How much is it and should this be the final amount?  One thought I have is 
that maybe we can retool the option agreement so that we pay them a flat fee, 
which is enough to cover the expenditures.  Don't know if this works, but it 
is one thought.  What do you think?

Kay


From: Greg Krause/ENRON@enronXgate on 05/23/2001 01:50 PM
To: Kay Mann/Corp/Enron@Enron
cc:  

Subject: RE: AEW's backup

One more thing on the SDEC project:  According to the option agreement we 
executed last October, we agreed to reimburse Certosa Holdings for actual 
third party costs that they incurred in support of our necessary 
applications, submittals and in seeking local approval.  Several weeks ago, 
we recieved an invoice from Shutts & Bowen, attorney for Certosa Holdings 
requesting reimbursement pursuant to the contract.  I forwarded this invoice 
on th Ann Elizabeth not necessarily to pay for but to review considering this 
whole soft cost hard cost discussion.  I recieved another call this morning 
from Shutts & Bowen asking about the invoice.  What should I do? 
 -----Original Message-----
From:  Mann, Kay  
Sent: Wednesday, May 23, 2001 11:03 AM
To: Krause, Greg
Subject: RE: AEW's backup

Greg,

You can call me on whatever you have, including Midway, SDEC and Medley 
Dunn.  If I have a problem getting to something, I'll find help.

Kay




From: Greg Krause/ENRON@enronXgate on 05/23/2001 10:50 AM
To: Kay Mann/Corp/Enron@Enron
cc:  

Subject: RE: AEW's backup


Kay,

Ann Elizabeth did not provide a designated hitter for the South Dade Energy 
Center (Dade Development Company LLC is Optionee, Certosa Holdings is 
Optionor) nor did she provide one for tne Medley Dunn project.  I have been 
told that the Dunns are considering backing off their ultimatums that they 
gave Ann Elizabeth and I regarding taxes to the town and assumption of 
enviromental liability.  Who do I talk to about the Dunn contract while Ann 
Elizabeth is out?  
 -----Original Message-----
From:  White, Ann Elizabeth  
Sent: Tuesday, May 22, 2001 10:33 PM
To: gkrause@enron.com; Krimsky, Steven; Ben Jacoby/HOU/ECT@ENRON; Carnahan, 
Kathleen
Cc: Milligan, Taffy
Subject: AEW's backup

Kay Mann is the designated hitter for the Pompano and Deerfied projects while 
I'm on vacation.  I've given her a down load of the status of Greg and 
Steve's projects.  Chris Boehler at A&K will be the designated hitter for 
Midway.  I'm not going to check my voice mail while I'm gone but, if 
necessary, here are the contact numbers while I'm gone.

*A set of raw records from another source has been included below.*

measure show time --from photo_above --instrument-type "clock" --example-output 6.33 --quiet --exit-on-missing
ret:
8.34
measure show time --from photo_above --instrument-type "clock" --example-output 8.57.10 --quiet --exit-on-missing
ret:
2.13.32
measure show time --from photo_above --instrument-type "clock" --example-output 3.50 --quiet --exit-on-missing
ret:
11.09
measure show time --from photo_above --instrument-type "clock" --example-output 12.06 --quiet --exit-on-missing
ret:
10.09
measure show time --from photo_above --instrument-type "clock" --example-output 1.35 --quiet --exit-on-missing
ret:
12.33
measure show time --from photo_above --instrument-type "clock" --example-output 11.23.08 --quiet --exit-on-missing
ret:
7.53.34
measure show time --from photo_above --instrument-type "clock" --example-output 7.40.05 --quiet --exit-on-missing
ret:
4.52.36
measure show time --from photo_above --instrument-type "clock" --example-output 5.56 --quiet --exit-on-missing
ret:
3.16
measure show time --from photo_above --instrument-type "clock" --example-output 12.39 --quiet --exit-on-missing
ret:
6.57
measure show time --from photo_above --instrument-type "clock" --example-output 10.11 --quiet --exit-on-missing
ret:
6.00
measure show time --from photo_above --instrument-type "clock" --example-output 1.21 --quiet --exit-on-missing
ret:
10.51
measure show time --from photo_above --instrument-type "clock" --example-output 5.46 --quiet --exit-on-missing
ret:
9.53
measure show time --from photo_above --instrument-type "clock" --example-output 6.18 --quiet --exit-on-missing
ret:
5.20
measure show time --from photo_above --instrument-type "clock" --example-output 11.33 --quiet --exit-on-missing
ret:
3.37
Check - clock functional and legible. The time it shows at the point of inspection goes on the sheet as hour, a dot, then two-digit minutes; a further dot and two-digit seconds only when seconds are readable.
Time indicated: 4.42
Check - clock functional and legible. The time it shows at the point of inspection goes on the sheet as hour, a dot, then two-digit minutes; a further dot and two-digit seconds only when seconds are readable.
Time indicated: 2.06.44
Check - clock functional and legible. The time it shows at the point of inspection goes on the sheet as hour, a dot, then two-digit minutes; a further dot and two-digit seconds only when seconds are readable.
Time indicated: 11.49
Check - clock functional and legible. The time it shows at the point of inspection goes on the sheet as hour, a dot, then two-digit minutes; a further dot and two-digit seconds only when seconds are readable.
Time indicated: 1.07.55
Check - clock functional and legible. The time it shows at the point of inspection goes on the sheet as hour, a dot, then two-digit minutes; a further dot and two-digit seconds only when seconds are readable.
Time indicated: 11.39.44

Walter and Marlena Schilling  011-49-8218-89351 schilling.jun@freenet.de

Monika and Bernhard Steinacher 011-49-8232-8932 m.steinacher@schwabmuenchen.de

If you call, Walter and Bernhard and Bernhard's daughter, Susanne, speak very 
good English.  Monika's isn't bad.  Marlena may get flustered and hang up on 
you.

Best of luck at Deerfield and hope to see Pompano on track when I get back in 
the office on June 11th.  Kay is planning on going to Florida on June 12 for 
the moratorium hearing and the rezoning hearing.